▸ **Activity**
Where the string "fruit" appears in a line of the data, show that line.

▸ **Consecutive indoor scene images**
━━━━━━━━━━━━━━━━

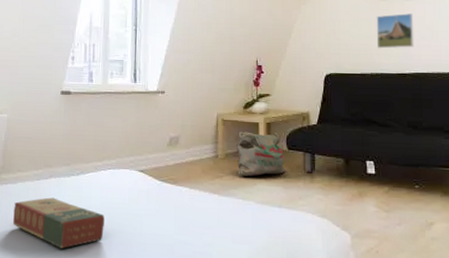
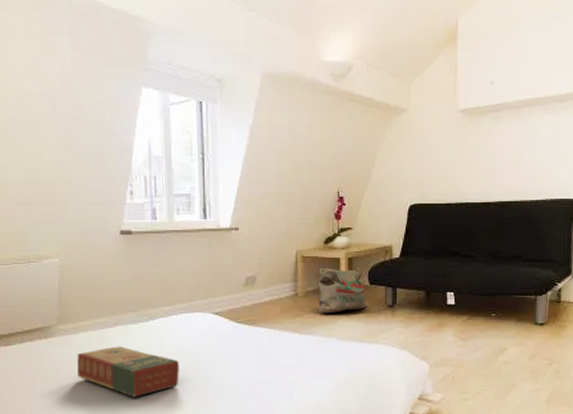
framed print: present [376,13,415,49] -> none [462,138,501,177]

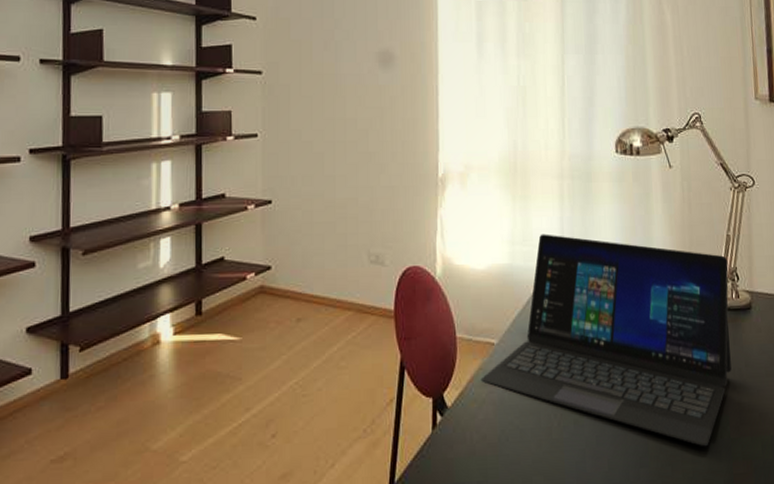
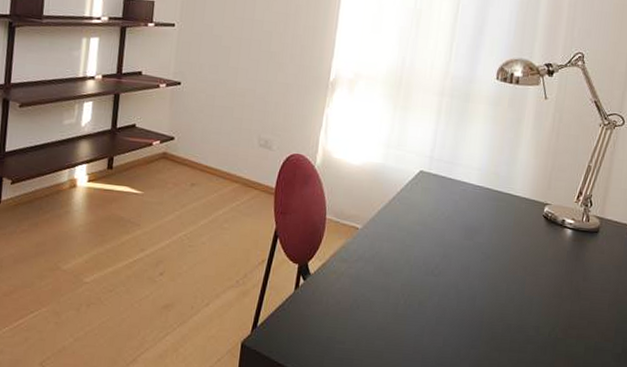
laptop: present [480,234,732,447] -> none [342,142,585,341]

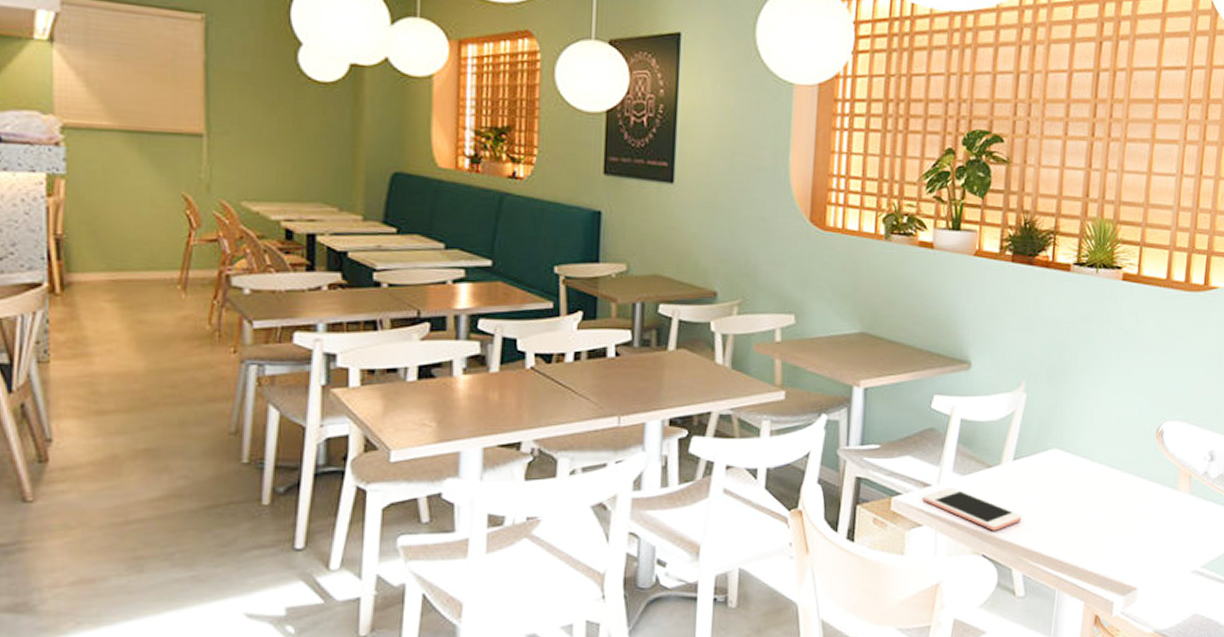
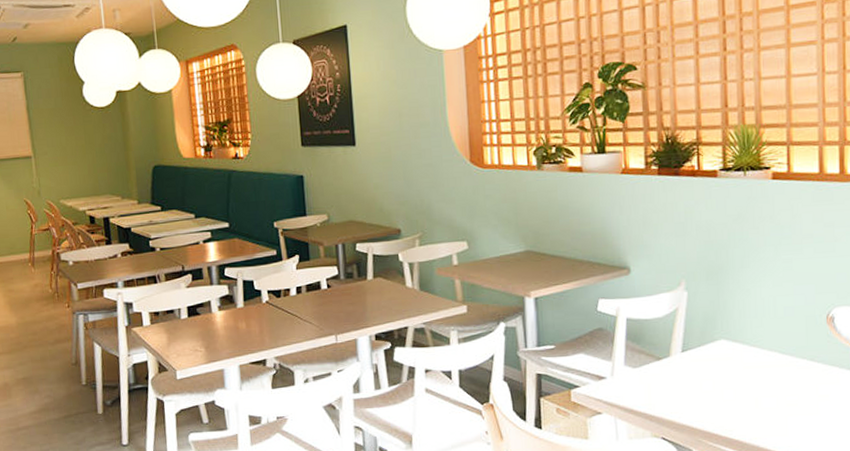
cell phone: present [922,487,1022,531] -> none [599,379,697,416]

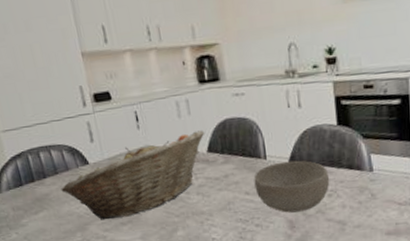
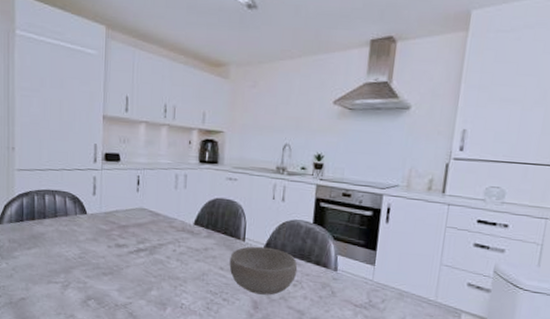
fruit basket: present [61,130,205,221] -> none [56,203,196,269]

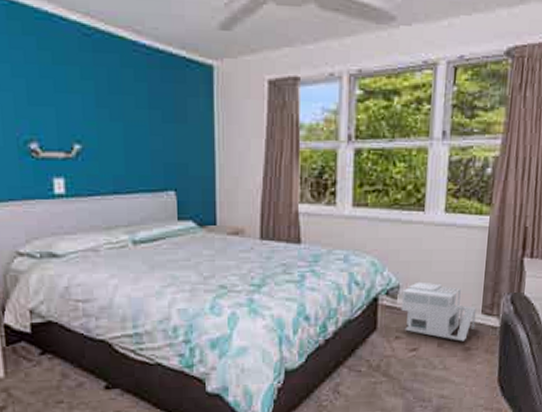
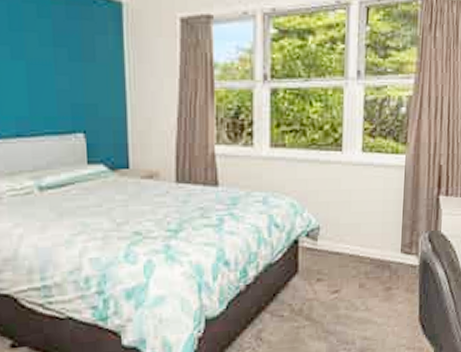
architectural model: present [401,281,477,341] -> none [322,222,396,282]

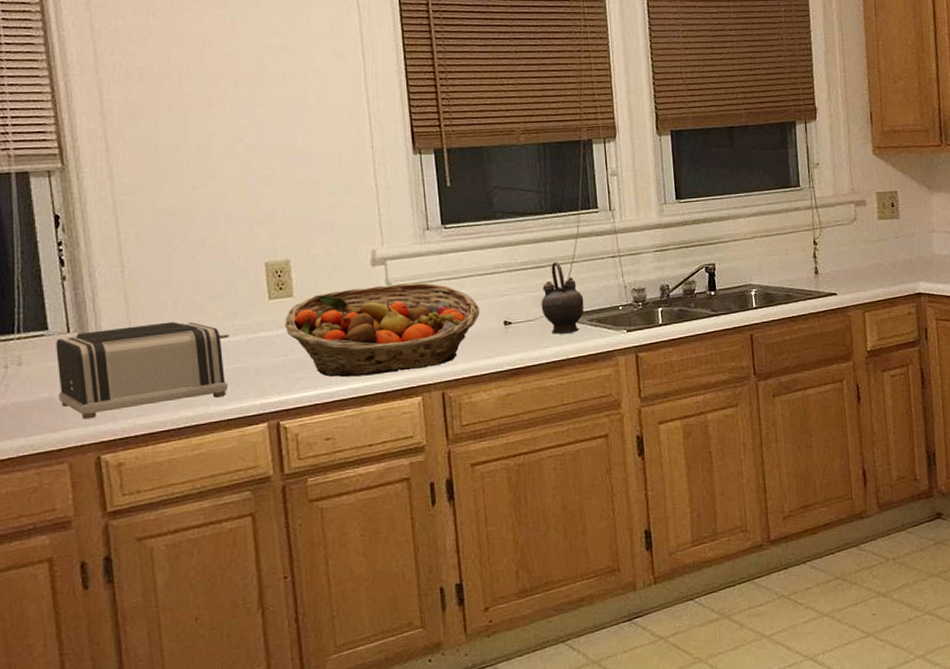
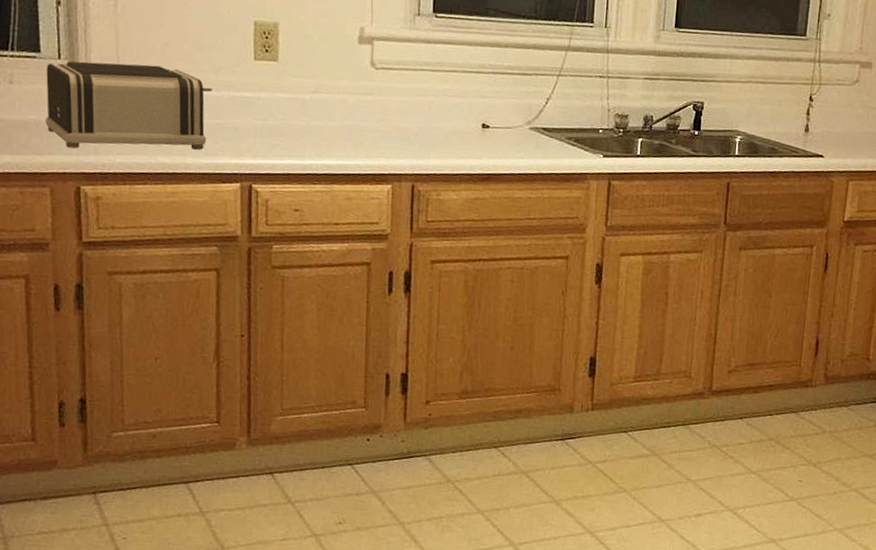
fruit basket: present [284,283,480,378] -> none [266,63,460,157]
teapot: present [541,261,585,335] -> none [521,71,565,148]

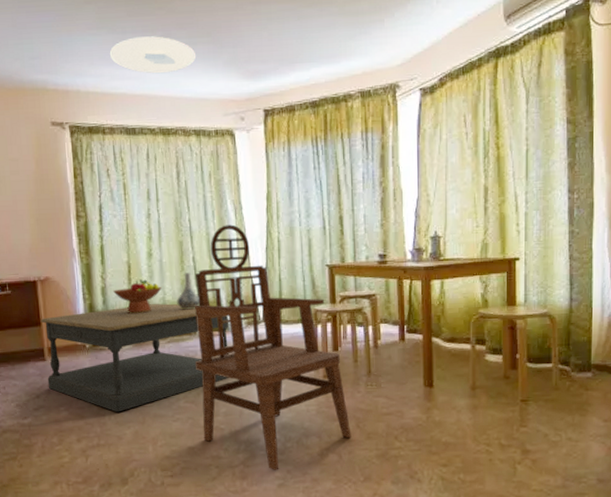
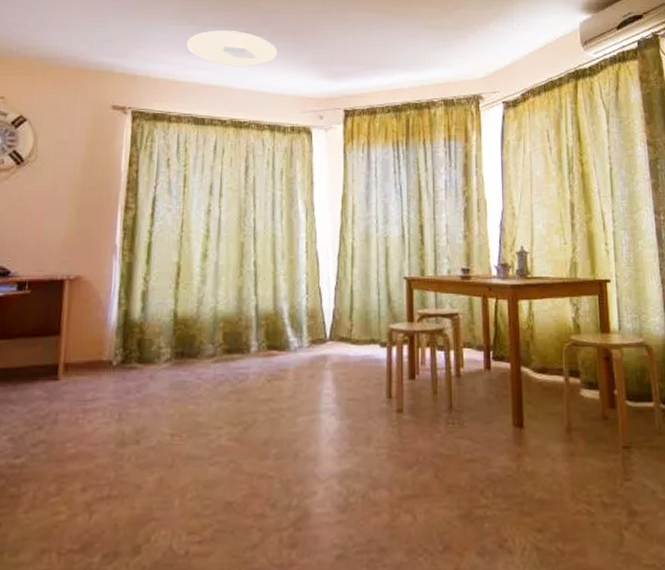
coffee table: present [40,303,230,413] -> none [55,314,289,452]
fruit bowl: present [113,279,162,313] -> none [156,284,214,324]
decorative vase: present [177,273,200,310] -> none [230,279,258,323]
armchair: present [194,224,351,470] -> none [245,227,429,535]

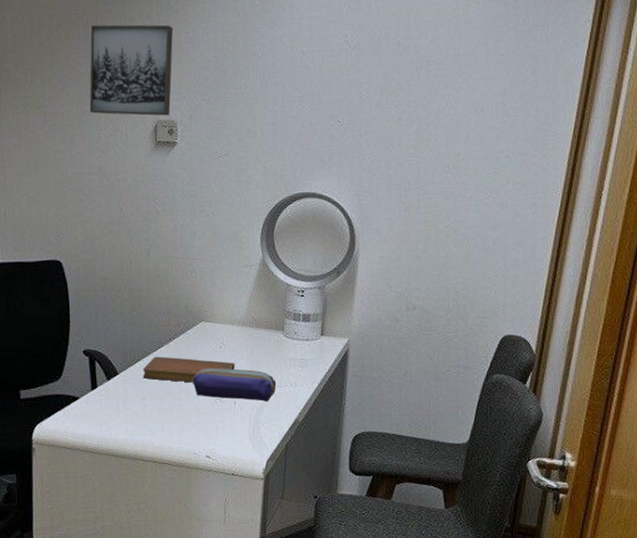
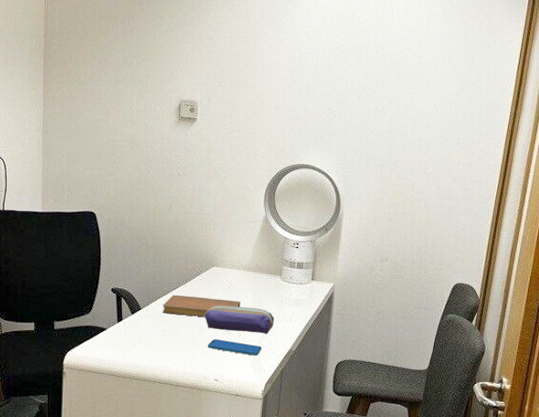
wall art: present [89,24,173,116] -> none [124,20,196,97]
smartphone: none [196,407,262,428] -> present [207,338,262,356]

━━━━━━━━━━━━━━━━

▸ **Exercise answer**
fruit basket: present [61,130,205,221] -> none [56,203,196,269]
fruit basket: present [284,283,480,378] -> none [266,63,460,157]
fruit bowl: present [113,279,162,313] -> none [156,284,214,324]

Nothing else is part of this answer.